### What the exercise asks
Exclude images and print all the records verbatim.

- Opening Delimiter -

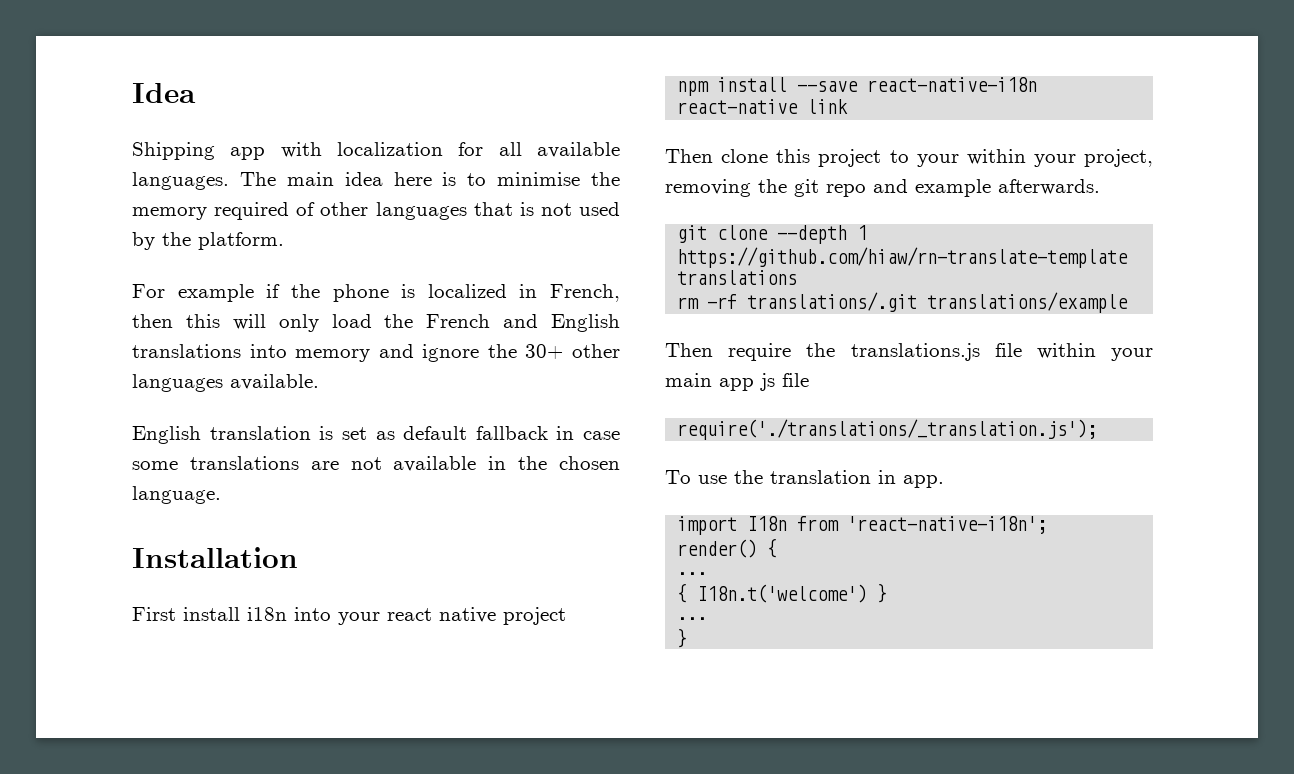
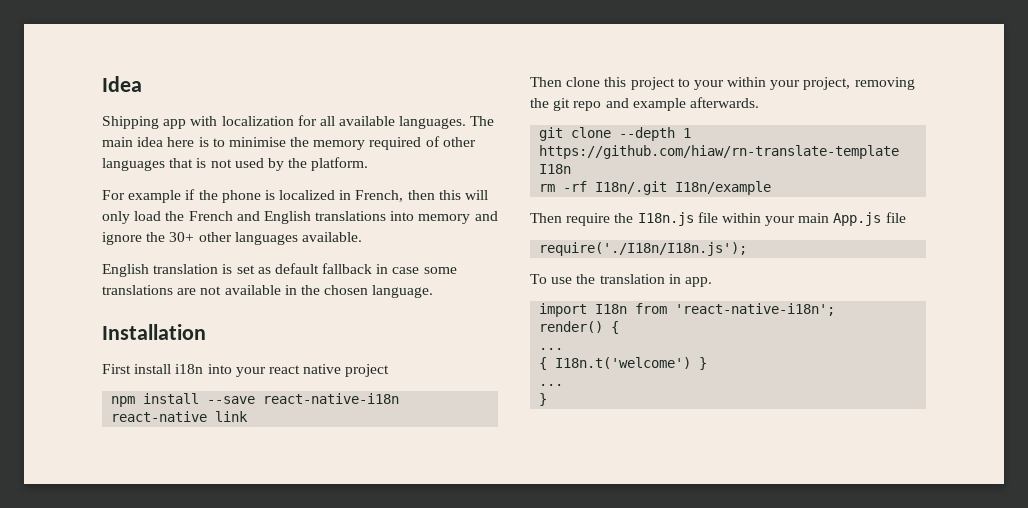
[677,270,798,285] translations -> [539,164,572,174] I18n
[747,292,1129,313] translations/.git translations/example -> [595,181,772,195] I18n/.git I18n/example
[850,343,980,361] translations.js -> [637,212,694,226] I18n.js
[719,373,775,391] app js -> [833,212,882,226] App.js
[677,419,1098,440] require('./translations/_translation.js'); -> [539,242,748,256] require('./I18n/I18n.js');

- Closing Delimiter -

### Response box
[677,270,798,285] translations -> [539,164,572,174] I18n
[747,292,1129,313] translations/.git translations/example -> [595,181,772,195] I18n/.git I18n/example
[850,343,980,361] translations.js -> [637,212,694,226] I18n.js
[719,373,775,391] app js -> [833,212,882,226] App.js
[677,419,1098,440] require('./translations/_translation.js'); -> [539,242,748,256] require('./I18n/I18n.js');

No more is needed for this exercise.